If $\cos \theta +sec\theta =\frac{5}{2}$, then the general value of $\theta$ is

• A. $n\pi \pm \frac{\pi }{3}$
• B. $2n\pi \pm \frac{\pi }{6}$
• C. $n\pi \pm \frac{\pi }{6}$
• D. $2n\pi \pm \frac{\pi }{3}$

Answer 1

The correct option is D

$2n\pi \pm \frac{\pi }{3}$

Explanation for the correct option:

Step 1. Find the value of $\theta$:

Given, $\cos \theta +sec\theta =\frac{5}{2}$

$\Rightarrow$ $\cos \theta +\frac{1}{\cos \theta }=\frac{5}{2}$

$\Rightarrow$ ${\cos }^2\theta +1=\frac{5}{2}\cos \theta$

$\Rightarrow$ $2{\cos }^2\theta +2=5\cos \theta$

$\Rightarrow$ $2{\cos }^2\theta –5\cos \theta +2=0$

$\Rightarrow$ $2{\cos }^2\theta –4\cos \theta –\cos \theta +2=0$

$\Rightarrow$ $2\cos \theta (\cos \theta –2)–1(\cos \theta –2)=0$

$\Rightarrow$ $(2\cos \theta –1)(\cos \theta –2)=0$

$\Rightarrow$ $\cos \theta =\frac{1}{2},\cos \theta =2$

Step 2. $\cos \theta =2$ is not possible since range of $\cos \theta$ is $[-1,1]$.

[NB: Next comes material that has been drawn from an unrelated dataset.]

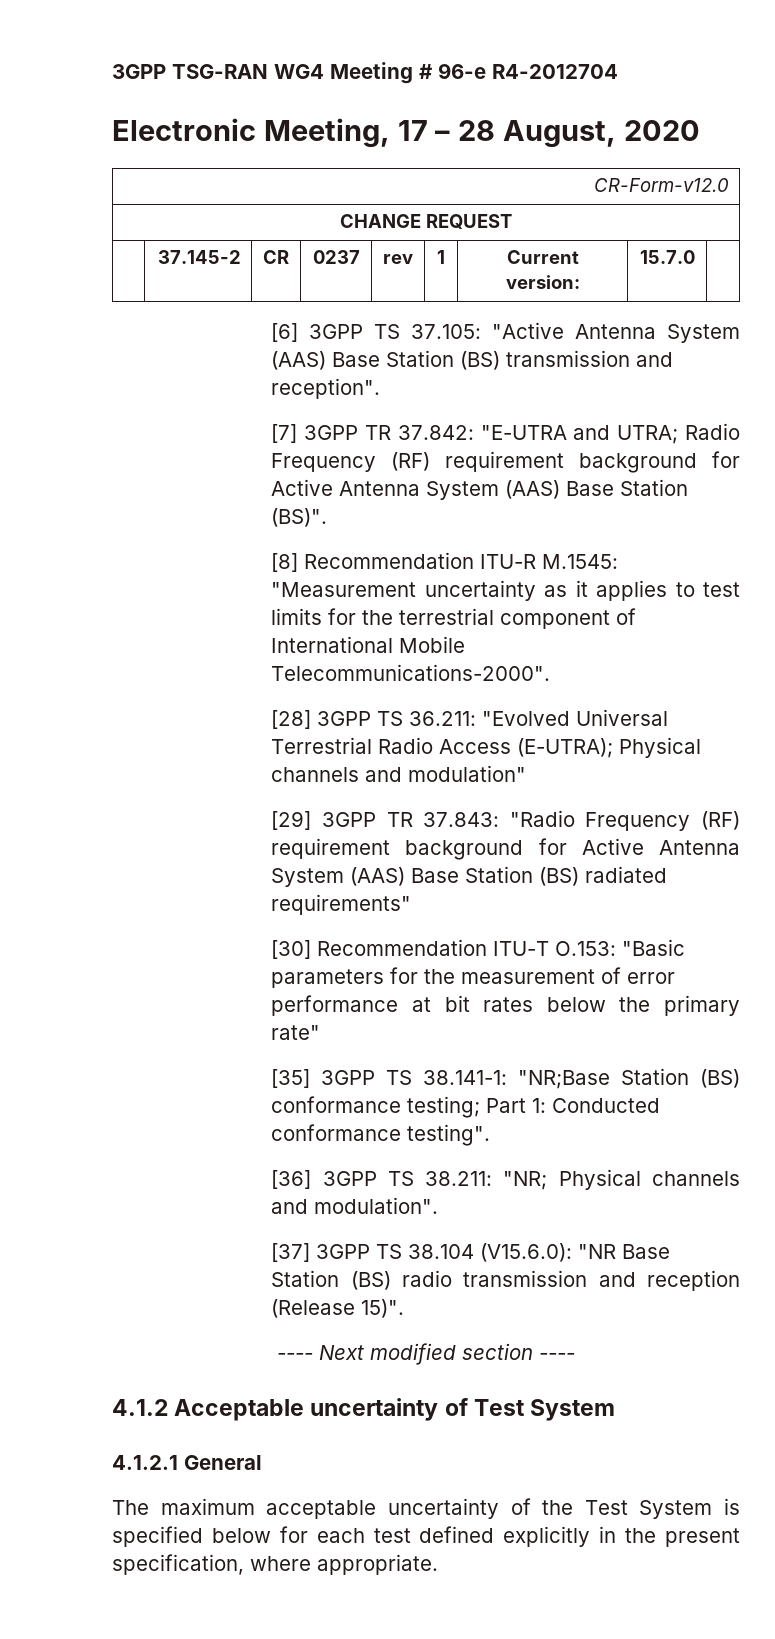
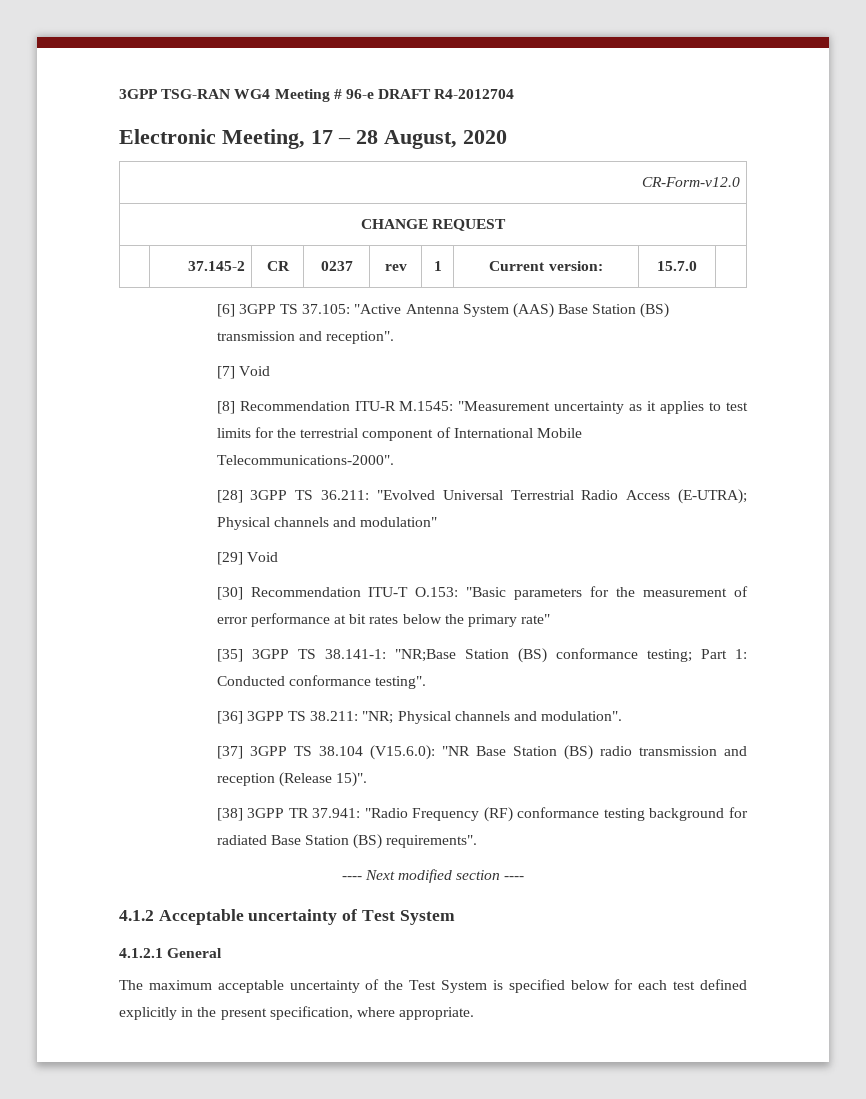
(486, 71) none -> [378,89,432,99] DRAFT
[304,423,740,444] [271,451,740,473] [271,479,689,500] [271,508,328,527] 3GPP TR 37.842: "E-UTRA and UTRA; Radio Frequency (RF) requirement background for Active Antenna System (AAS) Base Station (BS)". -> [238,366,270,376] Void
[321,810,740,831] [271,838,740,860] [271,866,668,887] [271,894,412,915] 3GPP TR 37.843: "Radio Frequency (RF) requirement background for Active Antenna System (AAS) Base Station (BS) radiated requirements" -> [246,552,278,562] Void
(405, 1308) none -> [216,807,748,822] [216,834,478,849] // [38] 3GPP TR 37.941: "Radio Frequency (RF) conformance testing background for radiated Base Station (BS) requirements".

$\Rightarrow$$\cos \theta =\frac{1}{2}$

$\Rightarrow$$\cos \theta =\cos \frac{\pi }{3}$

$\mathbf{\therefore }\mathit{\theta }\mathbf{}\mathbf{=}\mathbf{}\mathbf{2}\mathit{n}\mathit{\pi }\mathbf{}\mathbf{\pm }\mathbf{}\frac{\mathbf{\pi }}{\mathbf{3}}$

Hence, Option ‘D’ is Correct.